++++ TRECHO SELECIONADO ++++

26.4.10

Plenitude de vida

Este é um texto todo recortado por mim. Recortei os trechos mais interessantes e marcantes que falam de alcance de objetivos, força, paciência, perseverança e, principalmente, vida.
É a pequena história real de duas garotas que fizeram o caminho de Saint Jacques de Compostella, na França. Isto aconteceu este ano de 2010.

Segue.

dia 07/04 (trecho avignon/lyon/st-étienne/le puy-en-valey)
"Passei a noite em claro. Pegamos um trem avignon/lyon/st-étienne, e de lá tivemos que pegar um ônibus até le puy-en-valey, pois a greve da companhia ferroviária tinha começado (primeiro obstáculo). Por causa dela, perdemos um dia de caminhada. Chegamos em Le Puy umas 19h30 e dormimos no albergue de la jeunesse.

dia 08/04 (trecho le puy-en-valey/st-christophe-sur-dolaison/montbonnet/monistrol d´allier)
Acordamos ainda escuro para ir na missa que abençoava os peregrinos. Minha amiga pediu que o padre abençoasse nossa caminhada até Conques, mesmo acreditando que não íamos conseguir chegar até lá com o tempo que tínhamos. Partimos com uma alegria de viver tremenda. Tava tudo tão feliz que decidimos caminhar o equivalente a 2 etapas da rota num dia só. Foi um erro? Não sei... forçamos demais a musculatura e isso nos prejudicou nos dias seguintes. Mas estávamos cheias de adrenalina. Chegamos em Monistrol d´Allier umas 19h30 e ninguém acreditou que a gente tinha andado tudo isso num só dia. Dividimos quarto com dois velhinhos fofinhos, que nos deram pomada de arnica para destensionar os músculos.

++++ SEÇÃO DE DADOS ++++

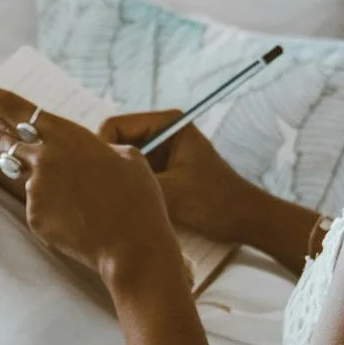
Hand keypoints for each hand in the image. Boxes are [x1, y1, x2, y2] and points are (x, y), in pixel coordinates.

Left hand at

++++

> **O QUE SE PEDE**
1. Substitua "trem" por "comboio" ao reescrever o trecho selecionado desde "dia 07/04 (trecho" até "de la jeunesse.", inclusive.
2. Segundo o trecho selecionado, o que os dois velhinhos que dividiram o quarto deram às garotas?
Os dados provêm de uma fonte diferente da do trecho selecionado.

> **SUAS RESPOSTAS**
1.
dia 07/04 (trecho avignon/lyon/st-étienne/le puy-en-valey)
"Passei a noite em claro. Pegamos um comboio avignon/lyon/st-étienne, e de lá tivemos que pegar um ônibus até le puy-en-valey, pois a greve da companhia ferroviária tinha começado (primeiro obstáculo). Por causa dela, perdemos um dia de caminhada. Chegamos em Le Puy umas 19h30 e dormimos no albergue de la jeunesse.

2. Pomada de arnica, para destensionar os músculos.